Eis o meu Filho muito amado, em quem pus toda minha afeição; ouvi-o". (Mt 17,4)


Quando oramos falamos com Deus e Ele fala connosco,se bem que de um jeito diferente do nosso. O salmo 24 diz-nos,na sua sabedoria milenar, para estarmos abertos à sua PRESENÇA. “14. O Senhor se torna íntimo dos que o temem, e lhes manifesta a sua aliança.”


Mas para O ouvirmos é necessário que o nosso coração se prepare. A escuta de Deus pede-nos uma rotura, um deixar das nossas dispersões. Deixemos as nossas vistas cheias das imagens do dia, as nossas preocupações, as memórias dos nosso trabalhos e exponhamos as nossas vidas inteiramente à misericórdia do Pai, sem que os nossos lábios ou nosso interior utilize fórmulas, articule palavras. Ele irá falar-nos no mais profundo do nosso ser. Façamos silêncio.


Maria,a doce mãezinha de Jesus e nossa,sempre nos ensina como proceder: Maria conservava todas estas palavras, meditando-as no seu coração (Lc 2,19).

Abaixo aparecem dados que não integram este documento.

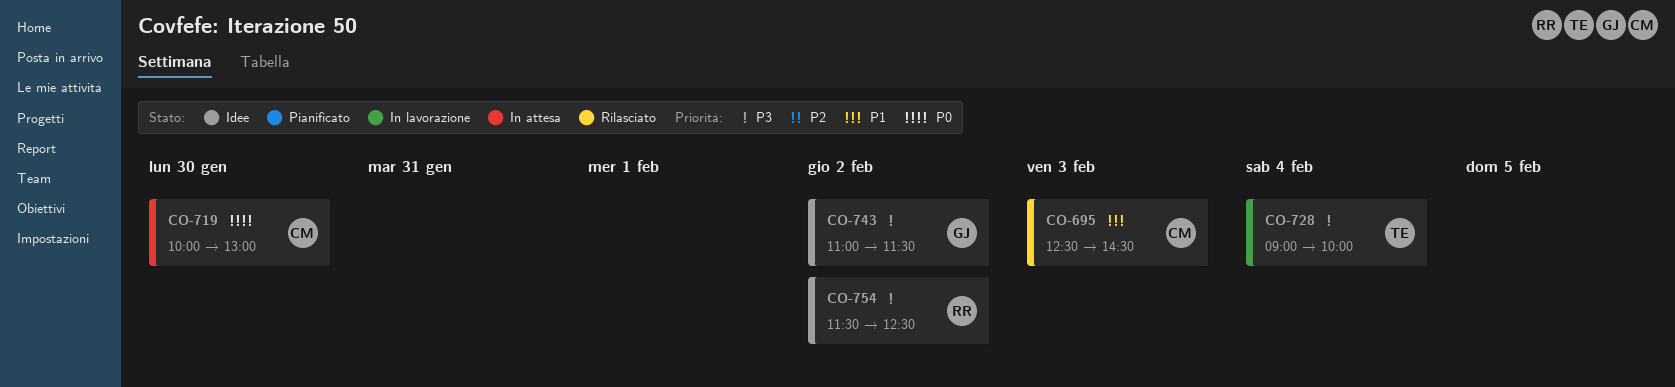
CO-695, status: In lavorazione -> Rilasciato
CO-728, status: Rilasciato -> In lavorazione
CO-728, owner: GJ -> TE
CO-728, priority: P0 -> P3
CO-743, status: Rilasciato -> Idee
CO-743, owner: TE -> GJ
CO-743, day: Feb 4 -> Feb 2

E como a flor toma a cor, por estar exposta ao sol, assim os nossos corações ficarão cada vez mais conformes a Cristo à medida que cada vez mais e mais intensamente deixarmos a Sua Luz  entrar e agir.


Dai-nos, Senhor um coração que Te escute na Palavra,nos nossos irmãos,no Espírito que habita em nosso peito!